The Shark Week behemoth is back. On July 5, Discovery Channel’s week-long ode to the ocean predator returned for its 28th season, promising more hours of programming than ever. Last year, more than 42 million people watched Shark Week, making Discovery the highest-rated cable channel in all of television.
The ratings bonanza came at a cost, though. In recent years, Shark Week has ventured deep into the waters of pseudoscience. The manipulative 2013 “documentary” Megalodon: The Monster Shark Lives, strung viewers along as it searched for a mythical shark that went extinct millions of years ago. That was then followed up in 2014 with Megalodon: The New Evidence, in which no actual evidence for its current existence—new or old—was provided.
But this year, Discovery seems to be putting a higher price on its credibility. Howard Swartz, head of development at Discovery Channel, tells Quartz that Shark Week will be focused more on science and research this time around. “We’ve certainly experimented with different types of storytelling over the last several years,” he says. “[New Discovery president] Rich Ross has come in and he does want to make it more science and research focused, so we’re doubling down on that direction.”
Of course, it’s not just Shark Week that has accounted for Discovery’s unfortunate devolution. Last year, Discovery aired a much-hyped, two-hour special about a man being eaten alive by an anaconda. (Unfortunately for viewers, no such consumption took place.) But Shark Week is Discovery’s crown jewel, and perhaps its best bet for lifting the channel out of the indistinguishable swamp of reality television that is cable TV in the United States.
To be sure, Discovery Channel has a really tough job. Striking the right balance between entertainment and education isn’t easy. When you devolve into ridiculous cryptozoology, people will watch, but they surely won’t be learning anything, and others will call you out hard for your lunacy. (Shortly after the man-eating snake debacle, Ross promised that the network was done with fake documentaries.)
At the same time, you can’t just show hours and hours of sharks swimming in the ocean, with no dramatic tension or heightened stakes for the viewer. As cool as sharks are, that kind of footage is unlikely to captivate a broad base of viewers—and then you’ve got bigger problems than a few scientists on the internet complaining about the Megalodon.
“We always want to be entertaining, we’ll never abandon the desire to entertain people,” Swartz said.
But luckily for Shark Week watchers, a cursory look at this year’s lineup reveals a slate of programming mostly devoted to scientific fact, devoid of anything remotely like Megalodon. Here’s a sampling of what’s on the schedule:
Shark expert Greg Skomal and a team of engineers from the Woods Hole Oceanographic Institution embark on a mission to find out why great white sightings in Florida are on the rise. It’s the biggest study ever of Atlantic great whites.
Now we’re talking. This is especially timely, given the recent rise in shark attacks in North and South Carolina this summer.
A team of marine biologists set out to clock the top speed of the fastest shark in the ocean – the mako. Meanwhile, a second team aims to prove that makos are ambush predators that breach to kill their prey, just like great whites.

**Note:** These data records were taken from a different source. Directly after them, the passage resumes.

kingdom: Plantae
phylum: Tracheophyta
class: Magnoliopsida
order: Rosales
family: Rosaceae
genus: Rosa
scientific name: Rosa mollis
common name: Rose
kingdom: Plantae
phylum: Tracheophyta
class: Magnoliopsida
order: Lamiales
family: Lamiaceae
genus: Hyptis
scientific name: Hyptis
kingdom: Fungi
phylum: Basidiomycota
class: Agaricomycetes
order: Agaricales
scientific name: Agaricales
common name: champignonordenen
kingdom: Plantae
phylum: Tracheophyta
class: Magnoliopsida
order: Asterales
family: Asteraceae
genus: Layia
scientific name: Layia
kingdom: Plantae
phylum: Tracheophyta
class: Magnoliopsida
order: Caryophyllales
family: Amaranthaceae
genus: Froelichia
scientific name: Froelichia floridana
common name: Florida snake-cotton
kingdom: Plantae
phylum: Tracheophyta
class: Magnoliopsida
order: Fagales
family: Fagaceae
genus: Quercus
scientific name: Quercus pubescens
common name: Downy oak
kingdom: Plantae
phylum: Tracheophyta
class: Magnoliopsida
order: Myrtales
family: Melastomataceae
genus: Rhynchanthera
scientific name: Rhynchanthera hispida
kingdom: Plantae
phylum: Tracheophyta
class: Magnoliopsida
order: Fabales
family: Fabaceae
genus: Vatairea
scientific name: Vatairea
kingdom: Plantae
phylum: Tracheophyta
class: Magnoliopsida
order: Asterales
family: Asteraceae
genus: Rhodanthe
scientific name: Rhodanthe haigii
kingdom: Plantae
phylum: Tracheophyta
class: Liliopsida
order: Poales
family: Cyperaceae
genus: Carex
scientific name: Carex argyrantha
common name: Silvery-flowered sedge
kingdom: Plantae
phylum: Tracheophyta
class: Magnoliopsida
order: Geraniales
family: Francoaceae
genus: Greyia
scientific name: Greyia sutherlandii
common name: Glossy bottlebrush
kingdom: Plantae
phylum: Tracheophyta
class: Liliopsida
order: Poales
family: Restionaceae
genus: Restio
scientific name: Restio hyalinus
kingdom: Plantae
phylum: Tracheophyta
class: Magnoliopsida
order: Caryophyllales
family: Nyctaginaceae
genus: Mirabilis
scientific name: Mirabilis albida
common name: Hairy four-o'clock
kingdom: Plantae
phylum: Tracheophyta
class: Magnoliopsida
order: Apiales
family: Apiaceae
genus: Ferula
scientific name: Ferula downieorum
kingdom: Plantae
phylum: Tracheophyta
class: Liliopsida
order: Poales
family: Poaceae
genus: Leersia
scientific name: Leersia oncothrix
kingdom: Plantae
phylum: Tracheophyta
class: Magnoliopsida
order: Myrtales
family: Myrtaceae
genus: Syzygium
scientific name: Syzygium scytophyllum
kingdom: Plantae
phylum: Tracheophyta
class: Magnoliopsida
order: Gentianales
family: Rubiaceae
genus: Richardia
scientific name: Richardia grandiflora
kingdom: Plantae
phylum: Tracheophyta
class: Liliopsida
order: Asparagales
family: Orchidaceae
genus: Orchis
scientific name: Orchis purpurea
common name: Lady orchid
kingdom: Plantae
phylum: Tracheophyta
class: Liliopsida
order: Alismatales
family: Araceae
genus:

More good stuff—an interesting experiment that can actually be conducted out in the field with real living sharks, not fake extinct ones.
Return of the Great White Serial Killer
Since 2008, every two years, in October, shark attacks strike Surf Beach, California. Now as October 2014 closes in, questions remain: will the attacks happen again? Is it the same shark? And, can DNA identify the great white shark responsible?
Ehh, this one is a little iffy. The notion that there is a “serial killer” shark, or that the same exact shark is responsible for all of these attacks that span several years, is slightly wonky.
Alien Sharks: Close Encounters
Deep below the ocean’s surface live some of the strangest marine animals on earth. Now, three expeditions are exploring those depths for sharks that glow in the dark. They are hoping for a close encounter in the strange domain of alien sharks.
The name of this program might scream “cryptozoology,” but these glow-in-the-dark sharks actually do exist.
Verdict: Discovery Channel is making an honest effort to improve the educational value of Shark Week and to rid itself of the pseudoscientific schlock that severely damaged its dignity. Now we’ll have to wait and see if this affects the ratings.